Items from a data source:

----------

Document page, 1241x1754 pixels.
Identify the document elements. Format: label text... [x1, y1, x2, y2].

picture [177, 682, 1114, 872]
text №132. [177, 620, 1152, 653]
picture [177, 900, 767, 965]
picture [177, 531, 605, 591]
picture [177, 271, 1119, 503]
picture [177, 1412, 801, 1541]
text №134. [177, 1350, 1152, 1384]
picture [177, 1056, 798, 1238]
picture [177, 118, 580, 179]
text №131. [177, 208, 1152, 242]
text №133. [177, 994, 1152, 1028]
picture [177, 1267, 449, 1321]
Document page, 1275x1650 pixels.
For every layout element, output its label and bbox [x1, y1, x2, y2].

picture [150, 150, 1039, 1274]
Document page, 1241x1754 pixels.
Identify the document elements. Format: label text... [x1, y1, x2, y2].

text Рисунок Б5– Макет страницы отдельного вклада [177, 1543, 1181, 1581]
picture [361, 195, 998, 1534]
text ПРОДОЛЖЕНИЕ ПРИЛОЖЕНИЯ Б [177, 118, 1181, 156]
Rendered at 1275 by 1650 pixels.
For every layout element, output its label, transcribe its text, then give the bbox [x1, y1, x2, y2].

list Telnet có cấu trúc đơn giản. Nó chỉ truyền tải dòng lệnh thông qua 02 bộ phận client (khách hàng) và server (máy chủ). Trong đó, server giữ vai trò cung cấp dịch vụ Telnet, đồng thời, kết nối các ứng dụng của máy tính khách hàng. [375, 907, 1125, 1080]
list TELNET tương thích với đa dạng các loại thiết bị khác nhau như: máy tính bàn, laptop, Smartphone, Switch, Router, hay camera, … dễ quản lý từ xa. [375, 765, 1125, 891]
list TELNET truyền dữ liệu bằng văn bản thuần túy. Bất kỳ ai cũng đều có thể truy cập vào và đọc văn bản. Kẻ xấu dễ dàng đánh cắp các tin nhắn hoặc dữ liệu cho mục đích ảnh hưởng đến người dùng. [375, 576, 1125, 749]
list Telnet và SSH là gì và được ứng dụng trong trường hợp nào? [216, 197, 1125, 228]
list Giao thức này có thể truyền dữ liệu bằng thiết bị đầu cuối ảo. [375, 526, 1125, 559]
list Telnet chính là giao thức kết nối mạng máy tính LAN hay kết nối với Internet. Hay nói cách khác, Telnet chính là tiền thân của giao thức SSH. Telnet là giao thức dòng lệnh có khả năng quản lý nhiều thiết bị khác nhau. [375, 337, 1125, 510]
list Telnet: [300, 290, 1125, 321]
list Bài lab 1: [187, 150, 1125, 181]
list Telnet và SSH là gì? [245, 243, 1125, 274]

----------

# [Task to complete]
The records above need to be returned in full, with nothing altered.

# [Response area]
Document page, 1241x1754 pixels.
Identify the document elements. Format: label text... [x1, y1, x2, y2].

picture [177, 682, 1114, 872]
text №132. [177, 620, 1152, 653]
picture [177, 900, 767, 965]
picture [177, 531, 605, 591]
picture [177, 271, 1119, 503]
picture [177, 1412, 801, 1541]
text №134. [177, 1350, 1152, 1384]
picture [177, 1056, 798, 1238]
picture [177, 118, 580, 179]
text №131. [177, 208, 1152, 242]
text №133. [177, 994, 1152, 1028]
picture [177, 1267, 449, 1321]
Document page, 1275x1650 pixels.
For every layout element, output its label and bbox [x1, y1, x2, y2].

picture [150, 150, 1039, 1274]
Document page, 1241x1754 pixels.
Identify the document elements. Format: label text... [x1, y1, x2, y2].

text Рисунок Б5– Макет страницы отдельного вклада [177, 1543, 1181, 1581]
picture [361, 195, 998, 1534]
text ПРОДОЛЖЕНИЕ ПРИЛОЖЕНИЯ Б [177, 118, 1181, 156]
Rendered at 1275 by 1650 pixels.
For every layout element, output its label, transcribe its text, then give the bbox [x1, y1, x2, y2].

list Telnet có cấu trúc đơn giản. Nó chỉ truyền tải dòng lệnh thông qua 02 bộ phận client (khách hàng) và server (máy chủ). Trong đó, server giữ vai trò cung cấp dịch vụ Telnet, đồng thời, kết nối các ứng dụng của máy tính khách hàng. [375, 907, 1125, 1080]
list TELNET tương thích với đa dạng các loại thiết bị khác nhau như: máy tính bàn, laptop, Smartphone, Switch, Router, hay camera, … dễ quản lý từ xa. [375, 765, 1125, 891]
list TELNET truyền dữ liệu bằng văn bản thuần túy. Bất kỳ ai cũng đều có thể truy cập vào và đọc văn bản. Kẻ xấu dễ dàng đánh cắp các tin nhắn hoặc dữ liệu cho mục đích ảnh hưởng đến người dùng. [375, 576, 1125, 749]
list Telnet và SSH là gì và được ứng dụng trong trường hợp nào? [216, 197, 1125, 228]
list Giao thức này có thể truyền dữ liệu bằng thiết bị đầu cuối ảo. [375, 526, 1125, 559]
list Telnet chính là giao thức kết nối mạng máy tính LAN hay kết nối với Internet. Hay nói cách khác, Telnet chính là tiền thân của giao thức SSH. Telnet là giao thức dòng lệnh có khả năng quản lý nhiều thiết bị khác nhau. [375, 337, 1125, 510]
list Telnet: [300, 290, 1125, 321]
list Bài lab 1: [187, 150, 1125, 181]
list Telnet và SSH là gì? [245, 243, 1125, 274]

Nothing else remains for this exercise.